#### Requisiti del compito:
Trascrivi fedelmente il passo dell'articolo sull'omicidio Cerciello Rega che va da "Subito dopo l'arresto" a "a Stefano Cucchi.".
::: Sezione del documento :::
Cronaca Nera

Omicidio Cerciello Rega, le frasi dei carabinieri contro i due aggressori: “Speriamo gli fanno fare la fine di Cucchi”

Subito dopo l'arresto di Gabriel Natale Hjorth circolarono sulle chat dei carabinieri alcune frasi molto forti sui due aggressori, che invitavano a usare violenza contro di loro.
Omicidio Cerciello Rega, le frasi dei carabinieri contro i due aggressori: "Speriamo gli fanno fare la fine di Cucchi"

È appena cominciato il processo a carico del carabiniere Fabio Manganaro, coinvolto indirettamente nel caso dell’omicidio Cerciello Rega ed accusato, più precisamente, di essere colui che bendò in caserma uno dei due arrestati, Gabriel Natale Hjorth.

Nel contesto processuale sono anche emersi alcuni messaggi scambiati tra alcuni carabinieri, di contenuto piuttosto grave, che suggeriscono l’ipotesi di usare violenza contro gli arrestati, ricordando in maniera inquietante ciò che è accaduto a Stefano Cucchi.

Omicidio di Cerciello Rega: la foto del bendaggio e le frasi contro gli arrestati

“Speriamo che gli fanno fare la fine di Cucchi”: questa è solo una delle frasi che vennero scritte via whatsapp ad alcuni carabinieri che, il 27 luglio 2019, ovvero il giorno dopo l’omicidio di Cerciello Rega, arrestarono Gabriel Natale Hjorth.
::: Voci estratte :::
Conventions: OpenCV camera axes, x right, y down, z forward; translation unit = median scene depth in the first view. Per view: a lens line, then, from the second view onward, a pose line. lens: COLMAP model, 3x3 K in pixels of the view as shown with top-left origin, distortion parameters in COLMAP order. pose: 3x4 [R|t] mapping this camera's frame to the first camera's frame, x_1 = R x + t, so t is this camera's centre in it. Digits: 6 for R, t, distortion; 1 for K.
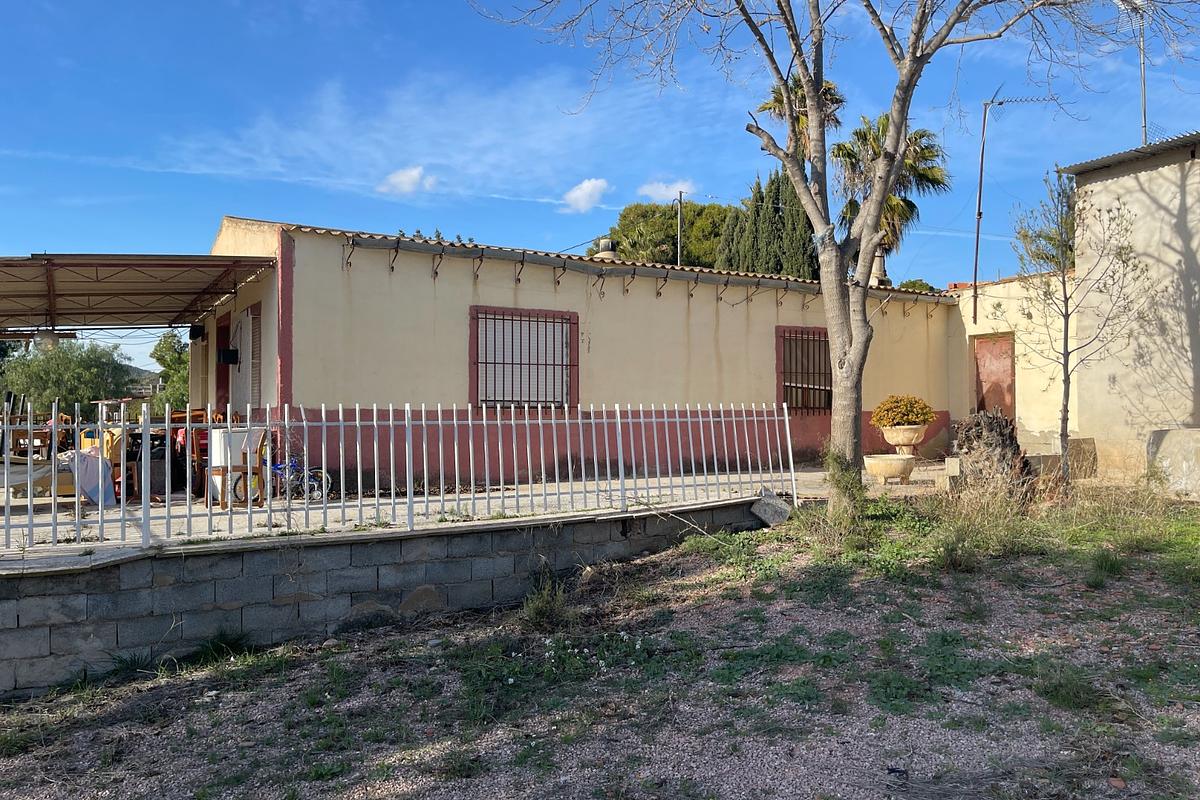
lens RADIAL K [[906.0, 0, 601.8], [0, 906.0, 393.5], [0, 0, 1]] dist [0.037120, -0.028075]
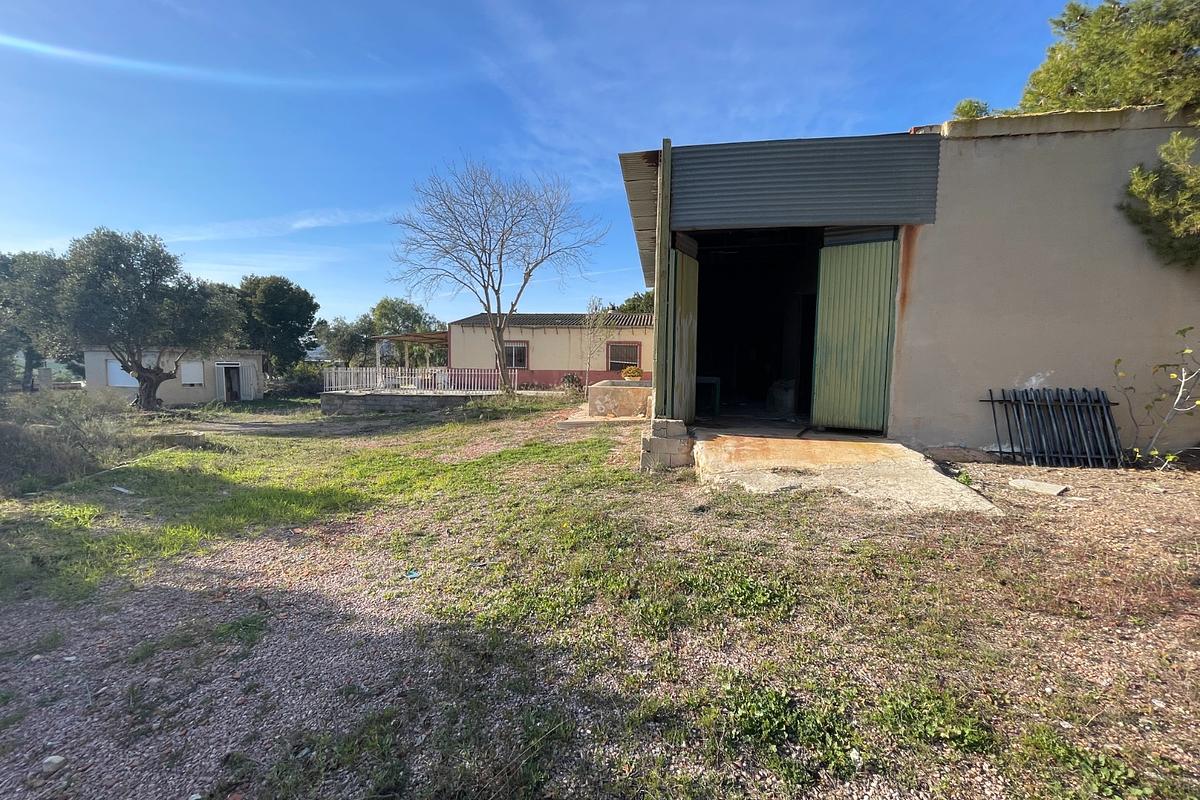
lens RADIAL K [[483.4, 0, 595.5], [0, 483.4, 399.4], [0, 0, 1]] dist [-0.000819, 0.001367]
pose [[0.792758, 0.058035, -0.606767, 1.348795], [0.000880, 0.995347, 0.096352, -0.046526], [0.609536, -0.076918, 0.789018, -0.297885]]
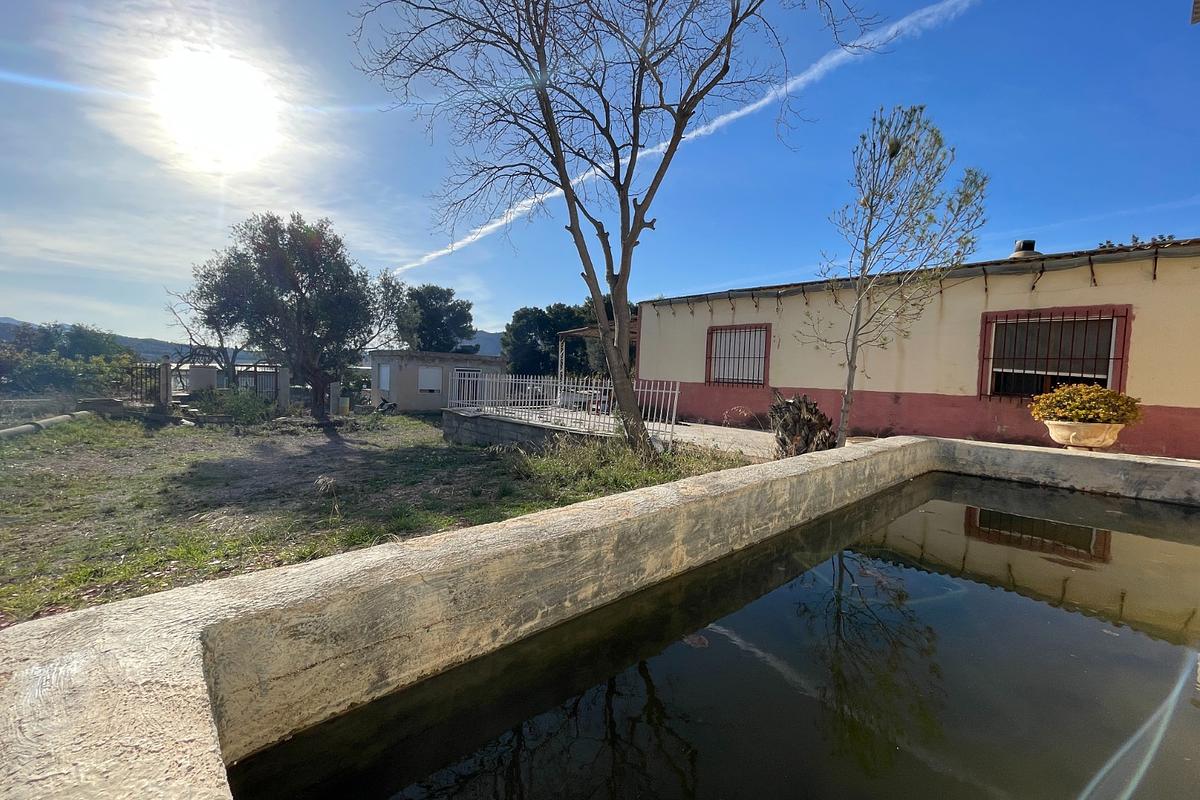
lens RADIAL K [[483.4, 0, 597.9], [0, 483.4, 396.9], [0, 0, 1]] dist [-0.000819, 0.001367]
pose [[0.205600, 0.058782, -0.976869, 0.776427], [-0.012317, 0.998271, 0.057477, -0.007773], [0.978559, 0.000215, 0.205969, 0.572114]]
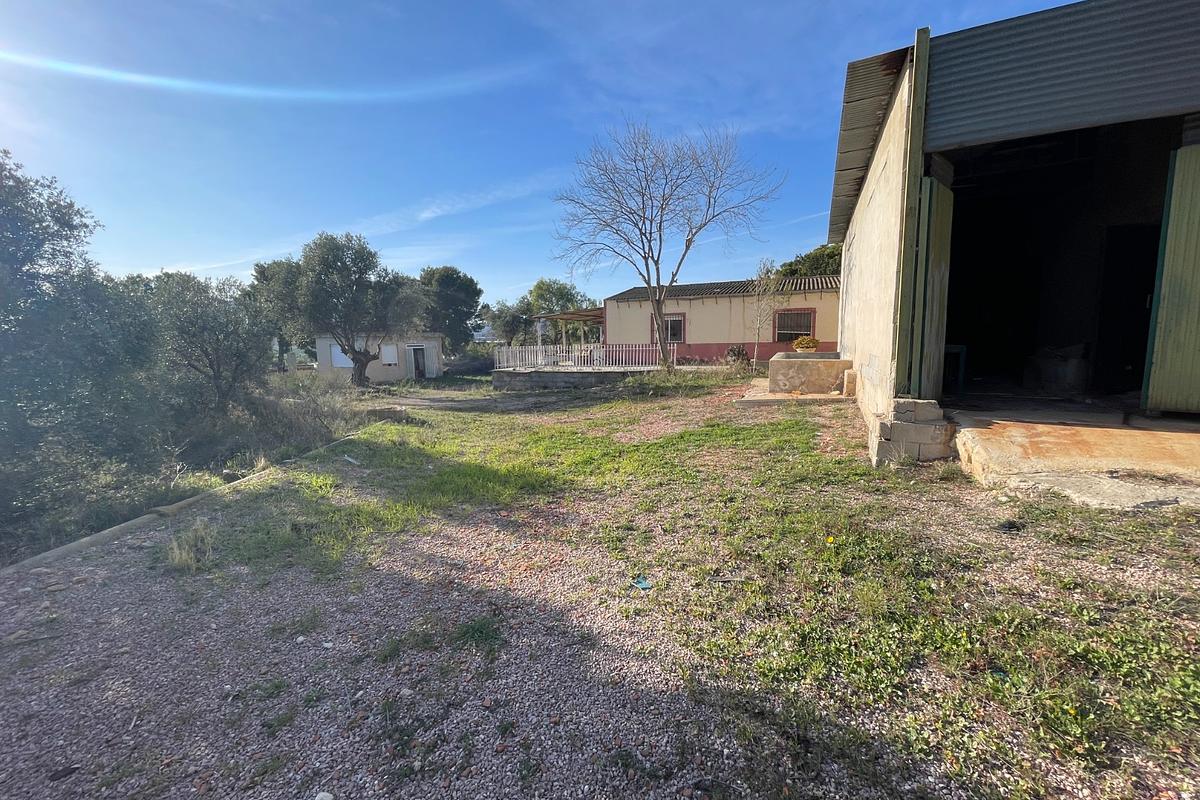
lens RADIAL K [[483.4, 0, 595.3], [0, 483.4, 398.4], [0, 0, 1]] dist [-0.000819, 0.001367]
pose [[0.587928, 0.091320, -0.803742, 1.255493], [0.036712, 0.989571, 0.139287, -0.041876], [0.808080, -0.111397, 0.578444, -0.294588]]
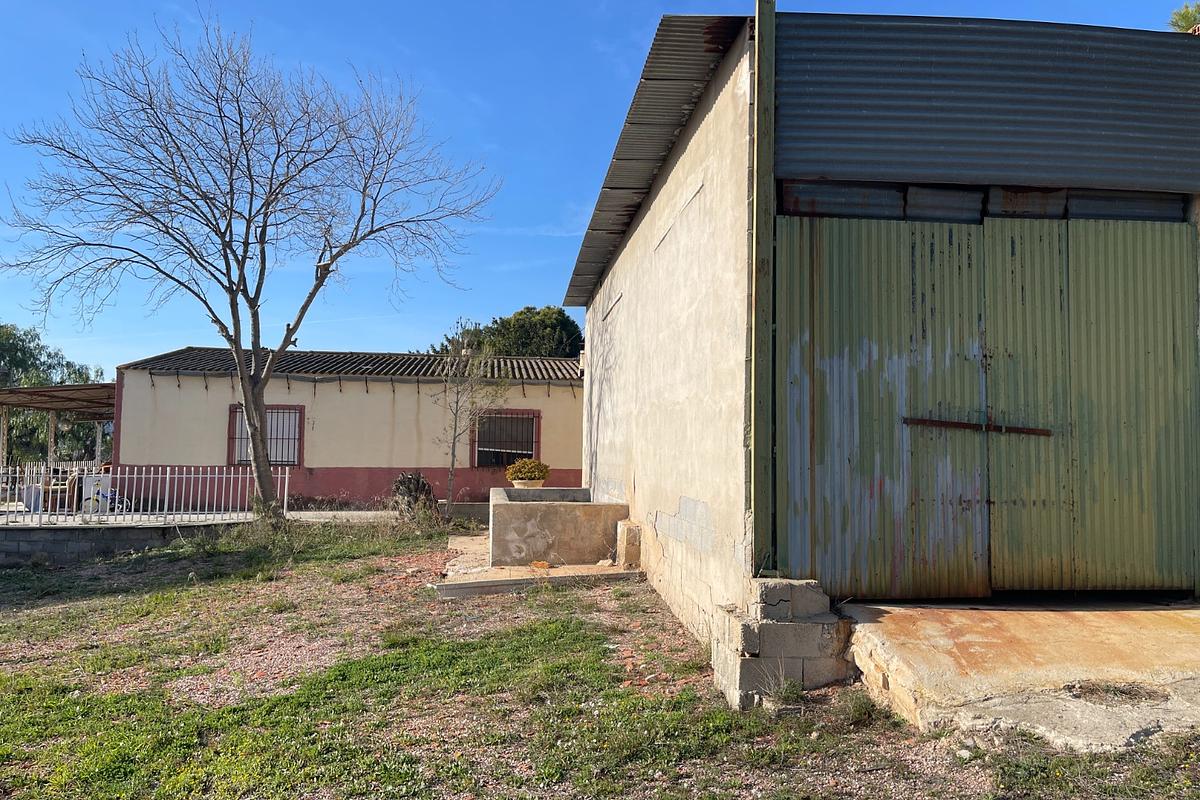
lens RADIAL K [[906.0, 0, 604.5], [0, 906.0, 402.2], [0, 0, 1]] dist [0.037120, -0.028075]
pose [[0.916752, -0.010340, -0.399322, 1.173179], [-0.003427, 0.999425, -0.033747, -0.045509], [0.399442, 0.032306, 0.916189, -0.282928]]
:::
#### Risultato:
Subito dopo l'arresto di Gabriel Natale Hjorth circolarono sulle chat dei carabinieri alcune frasi molto forti sui due aggressori, che invitavano a usare violenza contro di loro.
Omicidio Cerciello Rega, le frasi dei carabinieri contro i due aggressori: "Speriamo gli fanno fare la fine di Cucchi"

È appena cominciato il processo a carico del carabiniere Fabio Manganaro, coinvolto indirettamente nel caso dell’omicidio Cerciello Rega ed accusato, più precisamente, di essere colui che bendò in caserma uno dei due arrestati, Gabriel Natale Hjorth.

Nel contesto processuale sono anche emersi alcuni messaggi scambiati tra alcuni carabinieri, di contenuto piuttosto grave, che suggeriscono l’ipotesi di usare violenza contro gli arrestati, ricordando in maniera inquietante ciò che è accaduto a Stefano Cucchi.